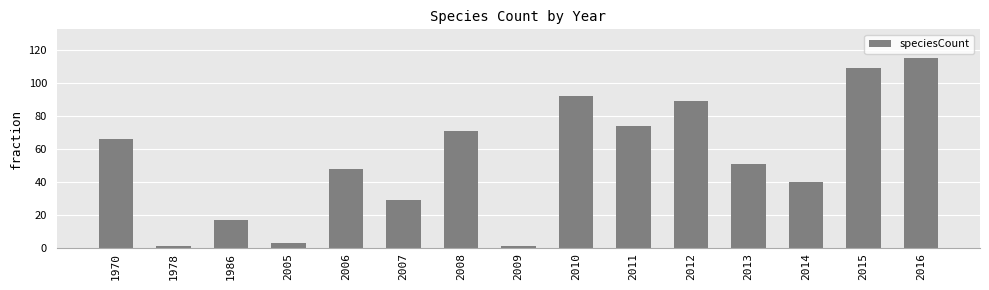

What is the value of the 5th bar from the left?

48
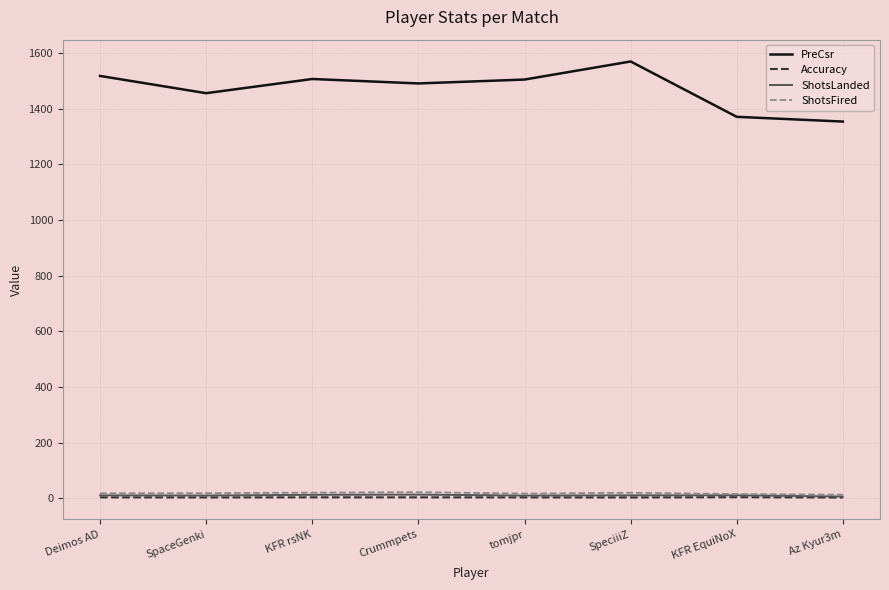

True or false: ShotsFired and PreCsr cross at least once.

False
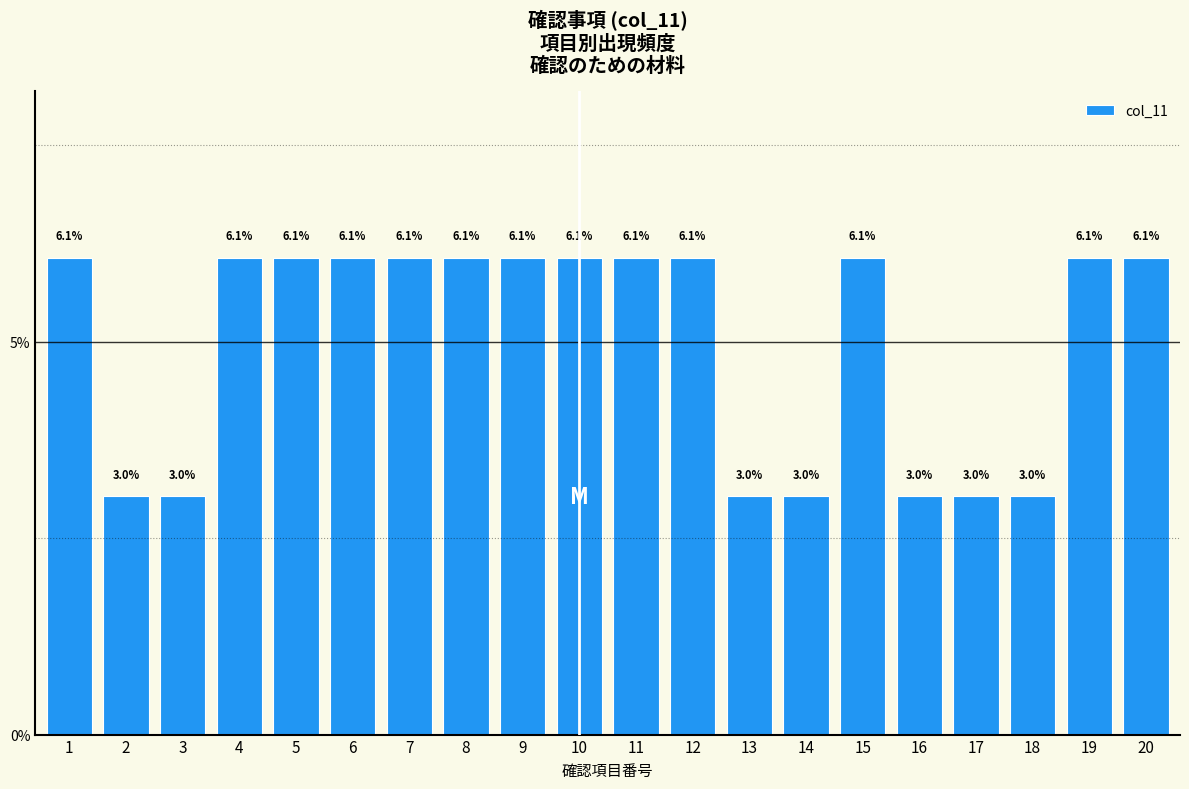

Reading left to right, transcribe all the data shown in this chart.

6.1	3.0	3.0	6.1	6.1	6.1	6.1	6.1	6.1	6.1	6.1	6.1	3.0	3.0	6.1	3.0	3.0	3.0	6.1	6.1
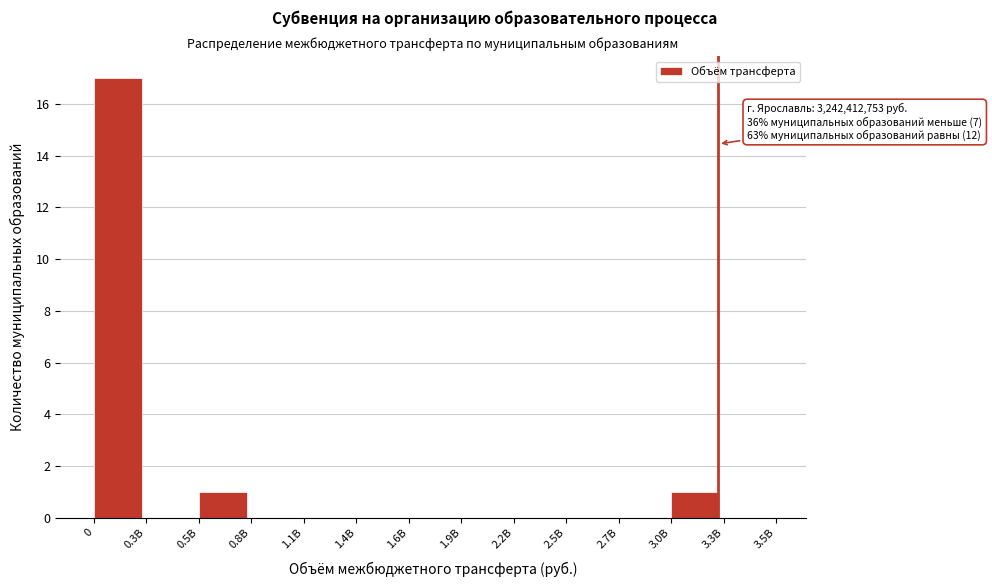

Reading left to right, what are all the values shown in this chart?

0=17	0.3B=0	0.5B=1	0.8B=0	1.1B=0	1.4B=0	1.6B=0	1.9B=0	2.2B=0	2.5B=0	2.7B=0	3.0B=1	3.3B=0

*****

- [YOUR ASSIGNMENT]: Could you rewrite all the entries above, changing every "chart" to "graph", keeping everything else the same, and leaving out the pictures?

- [REPLY]:
What is the value of the 5th bar from the left?

48

True or false: ShotsFired and PreCsr cross at least once.

False

Reading left to right, transcribe all the data shown in this graph.

6.1	3.0	3.0	6.1	6.1	6.1	6.1	6.1	6.1	6.1	6.1	6.1	3.0	3.0	6.1	3.0	3.0	3.0	6.1	6.1

Reading left to right, what are all the values shown in this graph?

0=17	0.3B=0	0.5B=1	0.8B=0	1.1B=0	1.4B=0	1.6B=0	1.9B=0	2.2B=0	2.5B=0	2.7B=0	3.0B=1	3.3B=0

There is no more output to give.